Local Teens Get Ready to Prosecute Youth Crimes in Yorktown

On Wednesday, February 15th, 36 students will graduate from the Alliance for Safe Kids’ (ASK) Youth Court program. After having learned about the various aspects of the law over the last six weeks, they will soon take on real-life court cases prosecuting juvenile offenders who have been found guilty of misdemeanors or violations.

“The Youth Court program enables students to experience first-hand what it is like to be an attorney, detective, Judge, Bailiff, and Court Officer,” reports Nancy Levin, Director of Youth Court. “This incredible program is a careful collaboration of so many vital members of our community.  The Social Workers at the local high schools, local attorneys, police, and even our esteemed Town Justices all work together to teach the incoming Youth Court class everything there is to know about the Criminal Justice System.”

“As the one of the two Judges of the Yorktown Court, ASK has shown me how amazing a community action group can be,” added Judge Salvatore Lagonia. “The Youth Court has now become an integral party of the ASK / Justice Court collaboration and we are blessed to welcome the great students each year into our hall of justice, where they are trained and exposed to the real legal system.”

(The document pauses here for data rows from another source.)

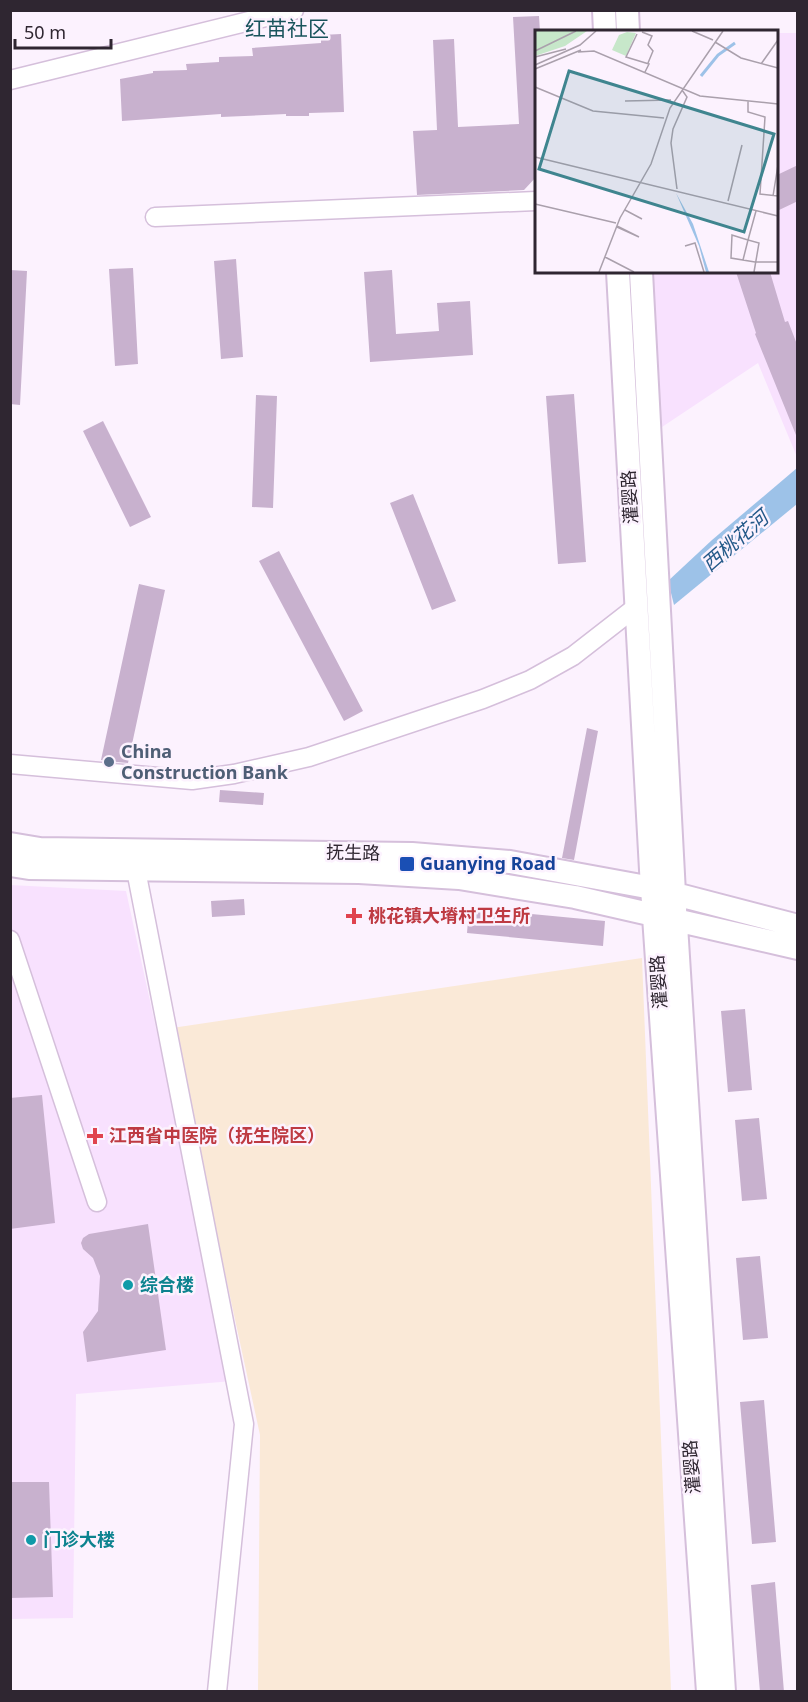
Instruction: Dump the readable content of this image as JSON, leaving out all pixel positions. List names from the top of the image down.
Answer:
{
  "streets": {
    "main road": ["灌婴路", "抚生路"]
  },
  "crossings": [
    ["灌婴路", "抚生路"]
  ],
  "districts": ["红苗社区"],
  "water": ["西桃花河"],
  "places": {
    "other": ["China Construction Bank", "综合楼", "门诊大楼"],
    "transit": ["Guanying Road"],
    "health": ["桃花镇大塉村卫生所", "江西省中医院（抚生院区）"]
  },
  "scale_bar": "50 m"
}
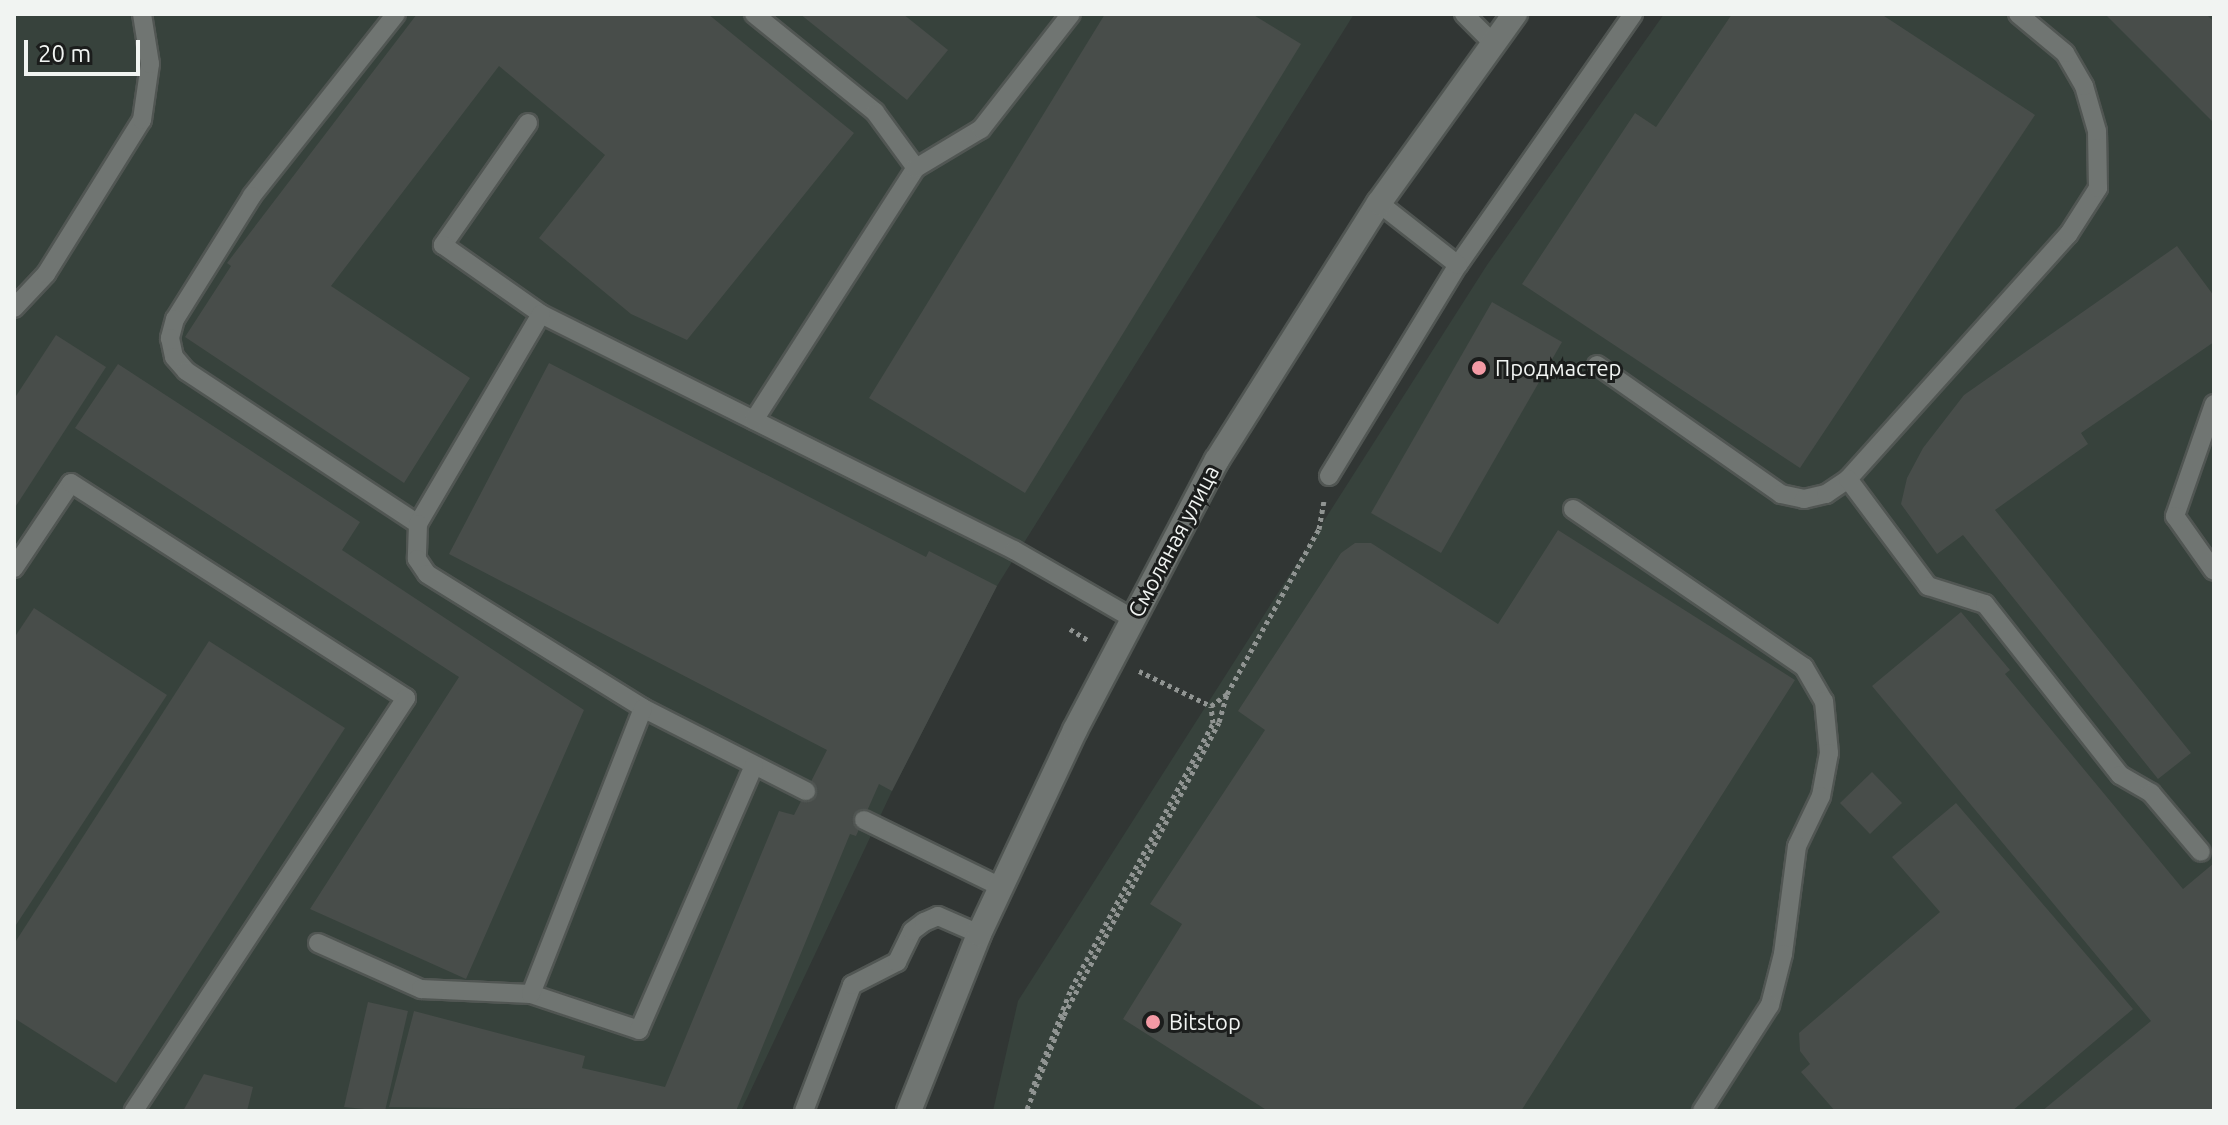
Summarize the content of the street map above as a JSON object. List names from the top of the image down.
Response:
{
  "streets": {
    "street": ["Смоляная улица"]
  },
  "places": ["Продмастер", "Bitstop"],
  "scale_bar": "20 m"
}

Youth Court, founded in 2007, is a program based on a national program developed by the federal Office of Juvenile Justice and Delinquency Prevention (OJJDP).  Youth Court is a voluntary alternative to Family Court and the criminal justice system with a goal to steer teens who have committed crimes like disorderly conduct, trespassing, or petty larceny in the right direction at an early age. The Westchester County Department of Probation and the Yorktown Police Department work in collaboration to decide which local cases would be best suited for the Youth Court graduates to deal with.

The program offers these youth offenders an opportunity to assume responsibility for their actions; it also promotes a desire for self-improvement, fosters a healthy understanding of and attitude toward rules and authority, and provides a chance to learn about the justice system. Youth Court also offers parents and the community a constructive and positive means to hold youthful offenders accountable for problem behaviors, including behavior that previously may have received little or no attention from the criminal justice system, or when corrective responses by parents, guardians, or the community have had little or no impact.

Youth Court members range in age from 13 to 19. They complete a comprehensive training program overseen by professionals in the field, including police officers, social workers, members of the District Attorney’s office, and other sectors of the legal community. It concludes with a mock trial and bar exam to ensure that the members have achieved the necessary knowledge and confidence to fulfill their roles.